Tutorials
machine learning

Hierarchical Clustering in R

Clustering is the most common form of unsupervised learning, a type of machine learning algorithm used to draw inferences from unlabeled data.

In this tutorial, you will learn to perform hierarchical clustering on a dataset in R. More specifically you will learn about:

Introduction

As the name itself suggests, Clustering algorithms group a set of data points into subsets or clusters. The algorithms' goal is to create clusters that are coherent internally, but clearly different from each other externally. In other words, entities within a cluster should be as similar as possible and entities in one cluster should be as dissimilar as possible from entities in another.

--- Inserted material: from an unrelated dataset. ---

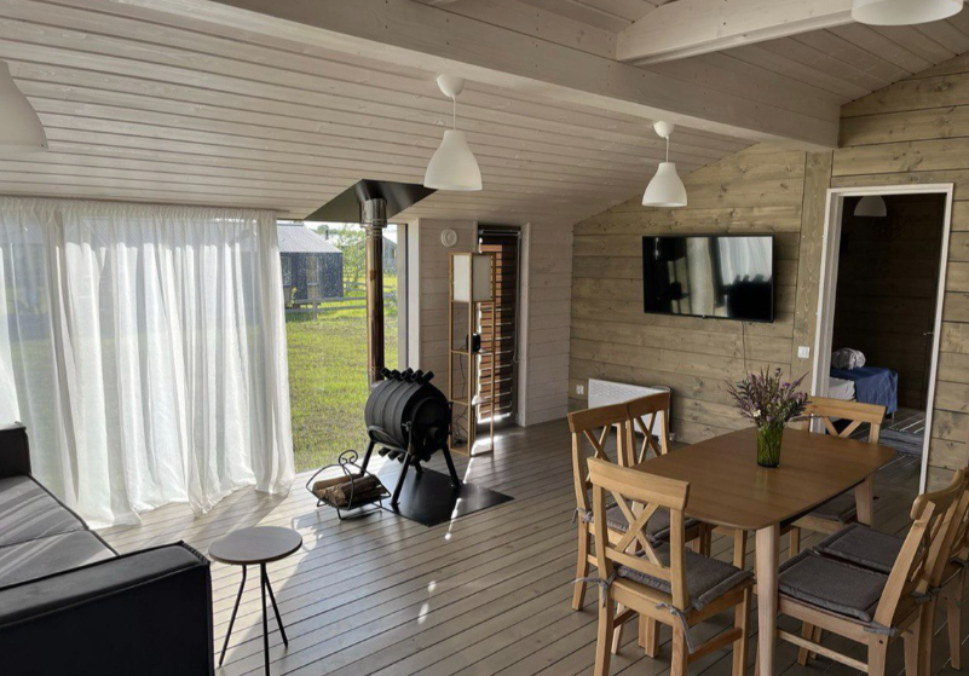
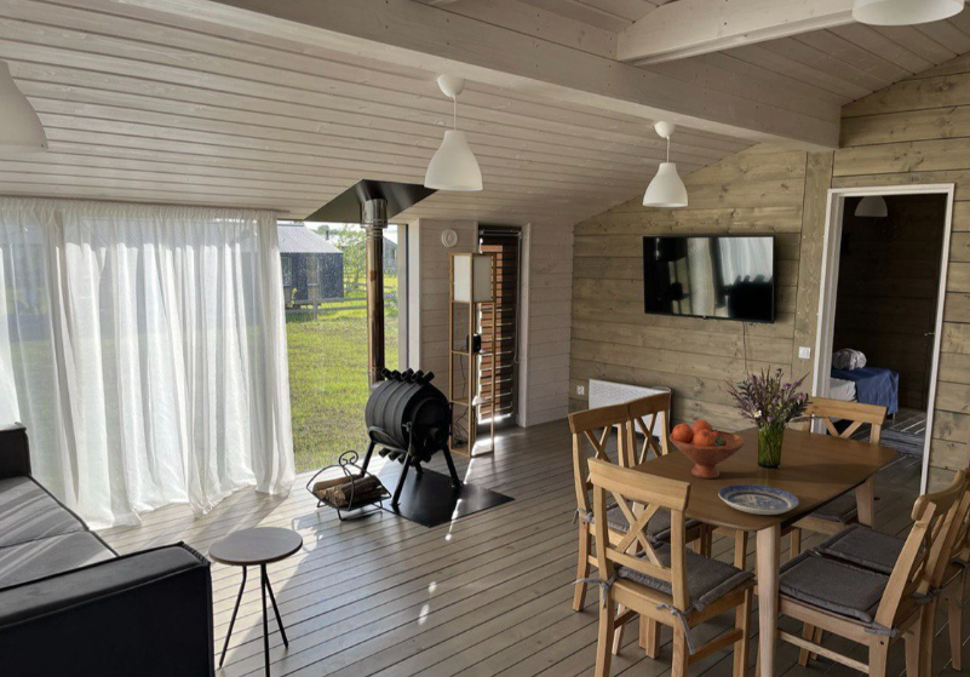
+ fruit bowl [668,419,746,480]
+ plate [717,483,800,516]
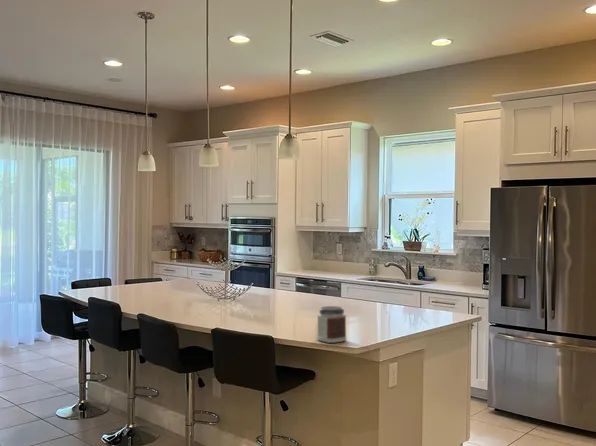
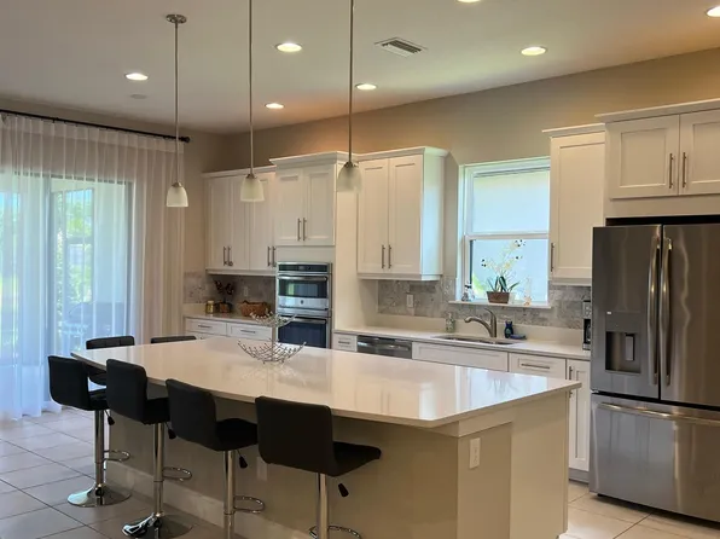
- jar [316,305,347,344]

Broadly speaking there are two ways of clustering data points based on the algorithmic structure and operation, namely agglomerative and divisive.

  • Agglomerative : An agglomerative approach begins with each observation in a distinct (singleton) cluster, and successively merges clusters together until a stopping criterion is satisfied.
  • Divisive : A divisive method begins with all patterns in a single cluster and performs splitting until a stopping criterion is met.

In this tutorial you are going to focus on the agglomerative or bottom-up approach, where you start with each data point as its own cluster and then combine clusters based on some similarity measure. The idea can be easily adapted for divisive methods as well.

The similarity between the clusters is often calculated from the dissimilarity measures like the euclidean distance between two clusters. So the larger the distance between two clusters, the better it is.

There are many distance metrics that you can consider to calculate the dissimilarity measure, and the choice depends on the type of data in the dataset. For example if you have continuous numerical values in your dataset you can use euclidean distance, if the data is binary you may consider the Jaccard distance (helpful when you are dealing with categorical data for clustering after you have applied one-hot encoding). Other distance measures include Manhattan, Minkowski, Canberra etc.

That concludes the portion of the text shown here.